[Entries taken from a collection]
------------------------

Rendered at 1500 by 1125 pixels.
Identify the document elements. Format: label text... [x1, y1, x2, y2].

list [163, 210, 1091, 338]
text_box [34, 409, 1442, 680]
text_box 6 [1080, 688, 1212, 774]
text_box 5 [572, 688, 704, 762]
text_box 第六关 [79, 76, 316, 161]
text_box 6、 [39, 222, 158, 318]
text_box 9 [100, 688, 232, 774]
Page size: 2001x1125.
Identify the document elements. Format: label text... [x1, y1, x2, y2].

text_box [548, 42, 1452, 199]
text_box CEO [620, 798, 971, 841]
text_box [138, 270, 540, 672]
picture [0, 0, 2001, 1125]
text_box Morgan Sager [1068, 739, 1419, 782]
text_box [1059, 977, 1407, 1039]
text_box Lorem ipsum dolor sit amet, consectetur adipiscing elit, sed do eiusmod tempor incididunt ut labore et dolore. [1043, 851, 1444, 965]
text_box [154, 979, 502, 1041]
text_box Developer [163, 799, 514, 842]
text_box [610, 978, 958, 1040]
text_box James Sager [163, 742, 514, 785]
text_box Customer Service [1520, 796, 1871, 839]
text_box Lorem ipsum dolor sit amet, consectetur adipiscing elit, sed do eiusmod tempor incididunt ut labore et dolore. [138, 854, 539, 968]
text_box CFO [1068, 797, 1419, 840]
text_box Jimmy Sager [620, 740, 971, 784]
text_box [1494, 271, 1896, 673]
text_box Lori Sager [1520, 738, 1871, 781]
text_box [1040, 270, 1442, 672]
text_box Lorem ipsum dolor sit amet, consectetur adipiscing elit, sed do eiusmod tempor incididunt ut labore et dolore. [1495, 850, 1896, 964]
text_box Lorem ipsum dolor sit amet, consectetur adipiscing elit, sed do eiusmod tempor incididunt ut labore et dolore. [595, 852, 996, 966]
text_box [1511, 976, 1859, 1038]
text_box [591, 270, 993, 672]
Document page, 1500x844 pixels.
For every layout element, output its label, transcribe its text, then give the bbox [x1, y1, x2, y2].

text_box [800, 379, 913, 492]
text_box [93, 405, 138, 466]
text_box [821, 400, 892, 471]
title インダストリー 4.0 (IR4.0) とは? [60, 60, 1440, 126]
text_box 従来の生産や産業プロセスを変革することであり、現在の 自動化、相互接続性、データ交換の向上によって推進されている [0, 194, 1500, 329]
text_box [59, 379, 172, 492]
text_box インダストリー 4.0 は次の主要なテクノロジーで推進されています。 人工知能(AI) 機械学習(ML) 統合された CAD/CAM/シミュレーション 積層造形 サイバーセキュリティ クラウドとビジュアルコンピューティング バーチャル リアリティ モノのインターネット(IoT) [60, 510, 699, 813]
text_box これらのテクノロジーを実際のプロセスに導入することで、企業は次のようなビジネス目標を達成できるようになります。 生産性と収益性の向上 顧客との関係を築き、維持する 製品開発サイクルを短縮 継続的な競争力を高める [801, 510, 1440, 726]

------------------------

■ What you need to do: Return all of the data exactly as it reads.

■ Finished task:
Rendered at 1500 by 1125 pixels.
Identify the document elements. Format: label text... [x1, y1, x2, y2].

list [163, 210, 1091, 338]
text_box [34, 409, 1442, 680]
text_box 6 [1080, 688, 1212, 774]
text_box 5 [572, 688, 704, 762]
text_box 第六关 [79, 76, 316, 161]
text_box 6、 [39, 222, 158, 318]
text_box 9 [100, 688, 232, 774]
Page size: 2001x1125.
Identify the document elements. Format: label text... [x1, y1, x2, y2].

text_box [548, 42, 1452, 199]
text_box CEO [620, 798, 971, 841]
text_box [138, 270, 540, 672]
picture [0, 0, 2001, 1125]
text_box Morgan Sager [1068, 739, 1419, 782]
text_box [1059, 977, 1407, 1039]
text_box Lorem ipsum dolor sit amet, consectetur adipiscing elit, sed do eiusmod tempor incididunt ut labore et dolore. [1043, 851, 1444, 965]
text_box [154, 979, 502, 1041]
text_box Developer [163, 799, 514, 842]
text_box [610, 978, 958, 1040]
text_box James Sager [163, 742, 514, 785]
text_box Customer Service [1520, 796, 1871, 839]
text_box Lorem ipsum dolor sit amet, consectetur adipiscing elit, sed do eiusmod tempor incididunt ut labore et dolore. [138, 854, 539, 968]
text_box CFO [1068, 797, 1419, 840]
text_box Jimmy Sager [620, 740, 971, 784]
text_box [1494, 271, 1896, 673]
text_box Lori Sager [1520, 738, 1871, 781]
text_box [1040, 270, 1442, 672]
text_box Lorem ipsum dolor sit amet, consectetur adipiscing elit, sed do eiusmod tempor incididunt ut labore et dolore. [1495, 850, 1896, 964]
text_box Lorem ipsum dolor sit amet, consectetur adipiscing elit, sed do eiusmod tempor incididunt ut labore et dolore. [595, 852, 996, 966]
text_box [1511, 976, 1859, 1038]
text_box [591, 270, 993, 672]
Document page, 1500x844 pixels.
For every layout element, output its label, transcribe its text, then give the bbox [x1, y1, x2, y2].

text_box [800, 379, 913, 492]
text_box [93, 405, 138, 466]
text_box [821, 400, 892, 471]
title インダストリー 4.0 (IR4.0) とは? [60, 60, 1440, 126]
text_box 従来の生産や産業プロセスを変革することであり、現在の 自動化、相互接続性、データ交換の向上によって推進されている [0, 194, 1500, 329]
text_box [59, 379, 172, 492]
text_box インダストリー 4.0 は次の主要なテクノロジーで推進されています。 人工知能(AI) 機械学習(ML) 統合された CAD/CAM/シミュレーション 積層造形 サイバーセキュリティ クラウドとビジュアルコンピューティング バーチャル リアリティ モノのインターネット(IoT) [60, 510, 699, 813]
text_box これらのテクノロジーを実際のプロセスに導入することで、企業は次のようなビジネス目標を達成できるようになります。 生産性と収益性の向上 顧客との関係を築き、維持する 製品開発サイクルを短縮 継続的な競争力を高める [801, 510, 1440, 726]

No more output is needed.